Траханиотов и так уже взмок – дальше некуда. И от жары, и от лютого ужаса. А тут прошиб его пот снова, будто тело начали выкручивать, как постиранное белье… Настолько явственно услышал он в голосе этом свою судьбу.
– …За многие лихоимства, за обман великого государя, за безвинные обиды люду московскому сей недостойный муж, Петр Тихонов Траханиотов, повинен смерти!
– А-а-а!!! – снова содрогнулась огромная площадь от ликующего дружного воя.
Дьяк Астафьев, видя и понимая, что любое его слово затеряется в этом жутком гомоне, торопливо махнул рукой. Стрельцы схватили Траханиотова, рывком обернули к храму Покрова, поволокли, по пути торопливо срывая верхнюю одежду. Еще одна шеренга расступилась, открыв дубовую колоду, стоявшую прямо на земле, и здоровенного ката с топором. Обреченного ударили сзади под колени, заставляя припасть к плахе, пригнули голову…

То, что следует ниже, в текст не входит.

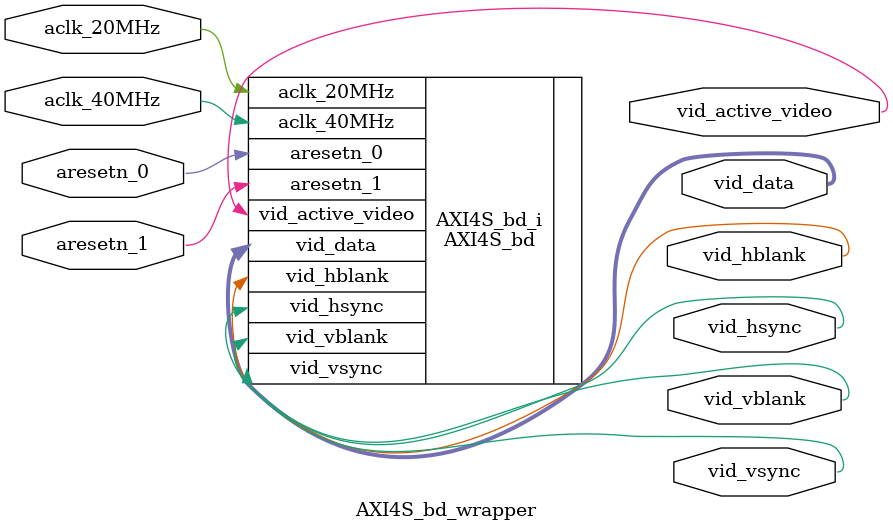
<source format=v>
`timescale 1 ps / 1 ps

module AXI4S_bd_wrapper
   (aclk_20MHz,
    aclk_40MHz,
    aresetn_0,
    aresetn_1,
    vid_active_video,
    vid_data,
    vid_hblank,
    vid_hsync,
    vid_vblank,
    vid_vsync);
  input aclk_20MHz;
  input aclk_40MHz;
  input aresetn_0;
  input aresetn_1;
  output vid_active_video;
  output [15:0]vid_data;
  output vid_hblank;
  output vid_hsync;
  output vid_vblank;
  output vid_vsync;

  wire aclk_20MHz;
  wire aclk_40MHz;
  wire aresetn_0;
  wire aresetn_1;
  wire vid_active_video;
  wire [15:0]vid_data;
  wire vid_hblank;
  wire vid_hsync;
  wire vid_vblank;
  wire vid_vsync;

  AXI4S_bd AXI4S_bd_i
       (.aclk_20MHz(aclk_20MHz),
        .aclk_40MHz(aclk_40MHz),
        .aresetn_0(aresetn_0),
        .aresetn_1(aresetn_1),
        .vid_active_video(vid_active_video),
        .vid_data(vid_data),
        .vid_hblank(vid_hblank),
        .vid_hsync(vid_hsync),
        .vid_vblank(vid_vblank),
        .vid_vsync(vid_vsync));
endmodule

</source>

Дико, пронзительно завопил окольничий, когда взметнулось над ним широкое лезвие. Но куда страшнее был рев толпы, понявшей, что потехи не будет.
– Прощай, Петр Тихонович! Царство тебе вечное! – прошептал дьяк Астафьев, отвернувшись. – Слаб человек… Ох, слаб! И грешен… – Услышав, как дружно выдохнули стрельцы, понял: все сделано, содрогнулся, но тут же взял себя в руки. Набрал побольше воздуху в грудь и завопил что было мочи: – Народ православный! Ты видишь, как государь карает обидчиков твоих! Брал взятки, притеснял простой люд, позабыв страх Божий, – голову долой! И с Морозовым будет то же самое!

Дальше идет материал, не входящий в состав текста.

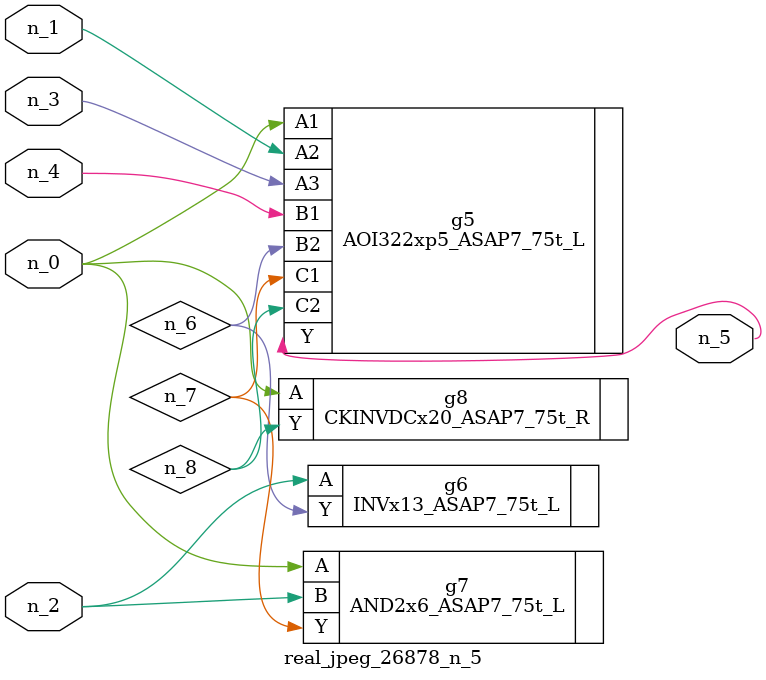
<source format=v>
module real_jpeg_26878_n_5 (n_4, n_0, n_1, n_2, n_3, n_5);

input n_4;
input n_0;
input n_1;
input n_2;
input n_3;

output n_5;

wire n_8;
wire n_6;
wire n_7;

AOI322xp5_ASAP7_75t_L g5 ( 
.A1(n_0),
.A2(n_1),
.A3(n_3),
.B1(n_4),
.B2(n_6),
.C1(n_7),
.C2(n_8),
.Y(n_5)
);

AND2x6_ASAP7_75t_L g7 ( 
.A(n_0),
.B(n_2),
.Y(n_7)
);

CKINVDCx20_ASAP7_75t_R g8 ( 
.A(n_0),
.Y(n_8)
);

INVx13_ASAP7_75t_L g6 ( 
.A(n_2),
.Y(n_6)
);


endmodule
</source>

– А-а-а!!! – Тысячеголосый вопль усилился, хоть, казалось, было уже некуда.
– Крепко затаился, лиходей, убоявшись ответа за дела свои! Но ничего, сыщут! И привезут сюда же! Прогневил он государя нашего, и быть за то его голове на колу! Вот на этом самом месте!
– А-а-а!!! – толпа бесновалась, ревела, визжала…
Астафьев торопливо отдал команду, и стрельцы быстрым шагом, еле сдерживаясь, чтобы не побежать, потянулись к Фроловским воротам. Вместе с ними топал кат, держа на плече топор, испуганно крестясь:
– Господи, помилуй! Что деется-то, что деется?! Словно не казнил по приказу царскому, а убил, как душегуб!
Обезглавленное тело тут же, раздев и разув, порвали в куски. Голову же, насадив на шест, с хохотом и прибаутками таскали по всей Москве. На рассвете, утомившись бродить, бросили ее в сточную канаву у Тверских ворот. К радости оголодавших шавок…
Супруги Краливские, непрерывно напоминая себе, что Господь терпел и людям велел, стоически выдержали испытания этого вечера. Ведь остановка на ночлег обернулась сущим кошмаром.
Сначала к их возку пришел пан Тадеуш Пшекшивильский-Подопригорский, заметно смущенный, который робко поинтересовался, не находится ли здесь панна Агнешка, а получив отрицательный ответ, смутился еще больше и попросил ее руки. Почти сразу же появилась и обладательница этой самой руки, пришедшая к родителям вместе с московитской княжной, при виде которой пани Катарина чуть не забилась под возок. Пану Адаму, не будем скрывать, хотелось составить компанию супруге, но он вспомнил, что как-никак мужчина и шляхтич, да к тому же сам пригласил потенциальную ведьму на ужин! Так что пришлось волей-неволей разыгрывать радость и благодушие. А заодно испытать умиление и жалость от смущения Агнешки при радостном известии: «Доченька, пан Тадеуш хочет на тебе жениться, мы согласны!» А потом – ужас оттого, что московитка не только захлопала в ладоши, но и поцеловала их дочку (пани Катарина чуть не упала в обморок). Следом явился еще один московит – ясновельможный пан первый советник, разыскивавший пана Пшекшивильского-Подопригорского по какому-то неотложному делу. В довершение всего, с визитом пожаловал сам князь Иеремия – естественно, с княгиней Гризельдой. Это было уже последней каплей.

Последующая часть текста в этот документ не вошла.